Steven Burns received the B.A. degree in mathematics from Pomona College, Claremont, CA, and the M.S. and Ph.D. degrees in computer science from the California Institute of Technology (Caltech), Pasadena, CA. He is currently a Senior Principal Engineer with the Strategic CAD Labs (SCL), Intel Corporation, Hillsboro, OR. He has been working with this group for 16 years. He currently leads a team of researchers in the Power, Performance and Technology Group, SCL. He was an Assistant Professor of computer science with the University of Washington, Seattle, WA. While at Caltech and the University of Washington, he was involved in the research of asynchronous circuit designs and computer-aided design (CAD) tools to enable their design. His current research interests include timing and race analysis for pulsed domino circuits, algorithms and methodology for sizing and power optimization of large synthesis and data-path blocks, transformation-based design environments, advanced synthesis algorithms and methods, physical synthesis of standard cells, and CAD for future process technologies.

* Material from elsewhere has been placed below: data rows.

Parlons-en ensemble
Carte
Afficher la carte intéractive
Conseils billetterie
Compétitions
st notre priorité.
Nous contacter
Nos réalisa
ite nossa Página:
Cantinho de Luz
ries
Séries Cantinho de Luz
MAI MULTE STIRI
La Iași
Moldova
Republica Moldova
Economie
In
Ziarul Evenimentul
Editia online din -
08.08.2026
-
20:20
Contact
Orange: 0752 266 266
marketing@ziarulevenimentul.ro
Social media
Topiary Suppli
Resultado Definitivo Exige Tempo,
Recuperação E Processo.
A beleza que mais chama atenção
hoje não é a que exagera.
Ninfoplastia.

Jiang Hu received the B.S. degree in optical engineering from Zhejiang University, Zhejiang, China, in 1990, the M.S. degree in physics in 1997, and the Ph.D. degree in electrical engineering from the University of Minnesota, Minneapolis, MN, in 2001. He was with IBM Microelectronics, Austin, TX, from January 2001 to June 2002. Currently, he is an Associate Professor with the Department of Electrical and Computer Engineering, Texas A&M University, College Station. His current research interests include computer-aided design for very large-scale integrated circuits and systems, especially on large-scale circuit optimization, clock network synthesis, robust designs, and on-chip communication. Dr. Hu was a recipient of the Best Paper Award at the ACM/IEEE Design Automation Conference in 2001, the IBM Invention Achievement Award in 2003, and the Best Paper Award at the IEEE/ACM International Conference on Computer-Aided Design in 2011. He was a Technical Program Committee Member of DAC, ICCAD, ISPD, ISQED, ICCD, DATE, and ISCAS, the Technical Program Chair of the ACM International Symposium on Physical Design 2011, and an Associate Editor of the IEEE Transactions on Computer-Aided Design and the ACM Transactions on Design Automation of Electronic Systems.